Please output exactly the lines that run from the line with "helvası, keçiboynuzu pekmezi, kuru" through the final line of the data, inclusive, and nothing more.

* Extracted page text data:
-- Opening Marker --
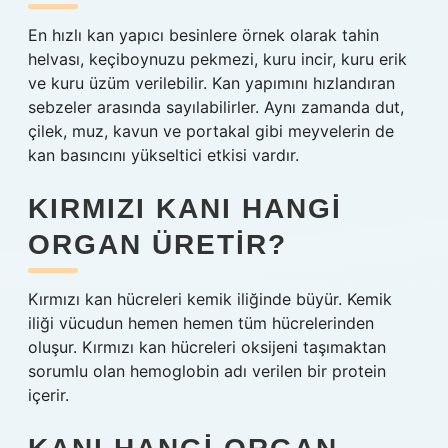
En hızlı kan yapıcı besinlere örnek olarak tahin
helvası, keçiboynuzu pekmezi, kuru incir, kuru erik
ve kuru üzüm verilebilir. Kan yapımını hızlandıran
sebzeler arasında sayılabilirler. Aynı zamanda dut,
çilek, muz, kavun ve portakal gibi meyvelerin de
kan basıncını yükseltici etkisi vardır.
KIRMIZI KANI HANGI
ORGAN ÜRETIR?
Kırmızı kan hücreleri kemik iliğinde büyür. Kemik
iliği vücudun hemen hemen tüm hücrelerinden
oluşur. Kırmızı kan hücreleri oksijeni taşımaktan
sorumlu olan hemoglobin adı verilen bir protein
içerir.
-- Closing Marker --
* Exercise response:
helvası, keçiboynuzu pekmezi, kuru incir, kuru erik
ve kuru üzüm verilebilir. Kan yapımını hızlandıran
sebzeler arasında sayılabilirler. Aynı zamanda dut,
çilek, muz, kavun ve portakal gibi meyvelerin de
kan basıncını yükseltici etkisi vardır.
KIRMIZI KANI HANGI
ORGAN ÜRETIR?
Kırmızı kan hücreleri kemik iliğinde büyür. Kemik
iliği vücudun hemen hemen tüm hücrelerinden
oluşur. Kırmızı kan hücreleri oksijeni taşımaktan
sorumlu olan hemoglobin adı verilen bir protein
içerir.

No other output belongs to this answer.